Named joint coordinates
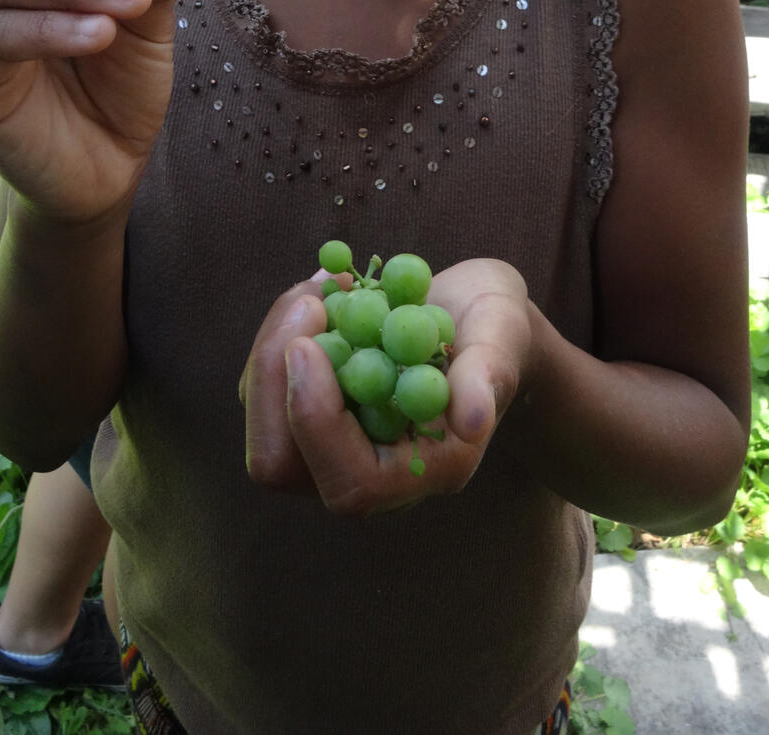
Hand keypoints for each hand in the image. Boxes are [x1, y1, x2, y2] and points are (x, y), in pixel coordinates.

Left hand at [239, 259, 531, 514]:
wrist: (476, 323)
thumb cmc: (495, 329)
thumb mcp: (504, 336)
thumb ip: (490, 373)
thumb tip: (473, 417)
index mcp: (424, 472)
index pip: (351, 484)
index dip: (318, 423)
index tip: (308, 344)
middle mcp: (368, 472)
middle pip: (281, 464)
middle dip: (274, 378)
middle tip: (308, 302)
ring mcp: (331, 443)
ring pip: (263, 419)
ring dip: (276, 340)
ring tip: (326, 285)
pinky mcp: (309, 409)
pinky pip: (266, 383)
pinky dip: (282, 328)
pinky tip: (323, 289)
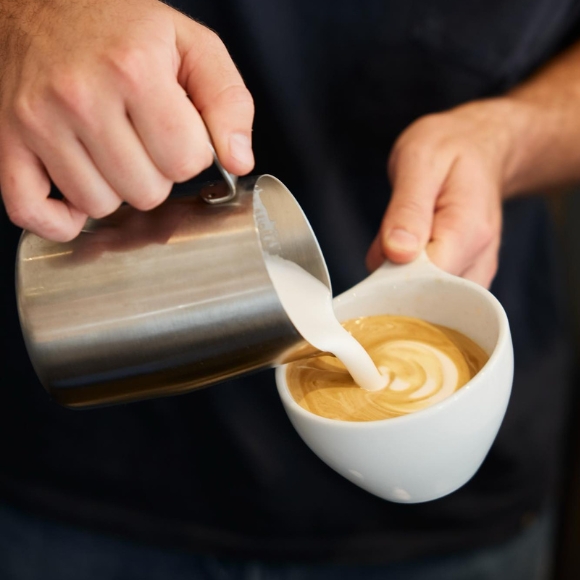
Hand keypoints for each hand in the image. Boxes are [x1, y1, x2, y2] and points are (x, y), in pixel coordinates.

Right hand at [0, 0, 253, 240]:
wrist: (39, 3)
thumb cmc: (121, 27)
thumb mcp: (192, 47)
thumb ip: (228, 103)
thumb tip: (238, 162)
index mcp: (135, 70)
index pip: (186, 163)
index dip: (189, 152)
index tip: (176, 129)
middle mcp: (81, 97)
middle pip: (146, 193)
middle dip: (154, 172)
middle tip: (140, 137)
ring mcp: (39, 122)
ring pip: (99, 206)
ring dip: (114, 188)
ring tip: (107, 148)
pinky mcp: (8, 141)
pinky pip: (32, 213)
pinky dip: (59, 217)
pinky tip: (75, 189)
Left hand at [366, 99, 521, 287]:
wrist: (481, 146)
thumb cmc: (450, 148)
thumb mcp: (419, 161)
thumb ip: (407, 209)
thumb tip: (399, 253)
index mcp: (468, 231)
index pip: (429, 281)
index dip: (397, 278)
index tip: (381, 260)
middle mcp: (478, 257)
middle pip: (430, 297)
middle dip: (396, 281)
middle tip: (386, 244)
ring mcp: (474, 269)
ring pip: (430, 299)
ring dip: (402, 280)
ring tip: (400, 240)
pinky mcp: (465, 274)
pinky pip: (434, 293)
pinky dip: (412, 280)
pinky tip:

TASK: The expected output is every record above, copied exactly, without pictures.

RESPONSE AREA:
Hand keypoints for each hand in the image. Boxes are [x1, y1, x2, y2] and points are (x, y), in pixel coordinates.

Left hand at [239, 259, 531, 514]:
wrist: (476, 323)
thumb cmc: (495, 329)
thumb mcp: (504, 336)
thumb ip: (490, 373)
thumb tip: (473, 417)
index mcp: (424, 472)
index pip: (351, 484)
index dip: (318, 423)
index tip: (308, 344)
middle mcp: (368, 472)
middle pip: (281, 464)
middle dip: (274, 378)
middle tip: (308, 302)
ring mcp: (331, 443)
ring pip: (263, 419)
ring dip: (276, 340)
ring tip: (326, 285)
pinky mcp: (309, 409)
pinky pip: (266, 383)
pinky dip: (282, 328)
pinky tip: (323, 289)
Hand keypoints for each hand in the image. Boxes are [x1, y1, x2, y2] and points are (x, y), in pixel coordinates.

Right hand at [0, 0, 253, 240]:
wrist: (39, 3)
thumb cmc: (121, 27)
thumb mcp: (192, 47)
thumb ip: (228, 103)
thumb tip: (238, 162)
index mcp: (135, 70)
index pip: (186, 163)
index dip: (189, 152)
index tip: (176, 129)
middle mcp: (81, 97)
middle pip: (146, 193)
middle dip: (154, 172)
middle tip: (140, 137)
ring mcp: (39, 122)
ring pip: (99, 206)
ring dip: (114, 188)
ring tip: (107, 148)
pinky mcp: (8, 141)
pinky pip: (32, 213)
pinky dip: (59, 217)
pinky tip: (75, 189)
Left hand at [366, 99, 521, 287]:
wrist: (481, 146)
thumb cmc: (450, 148)
thumb mcp: (419, 161)
thumb ip: (407, 209)
thumb tip: (399, 253)
index mcp: (468, 231)
index pip: (429, 281)
index dip: (397, 278)
index tip: (381, 260)
middle mcp: (478, 257)
middle pip: (430, 297)
middle dip: (396, 281)
middle tip: (386, 244)
ring mcp: (474, 269)
ring pip: (430, 299)
ring dip: (402, 280)
ring tip: (400, 240)
pinky mcp: (465, 274)
pinky pip: (434, 293)
pinky dip: (412, 280)
pinky tip:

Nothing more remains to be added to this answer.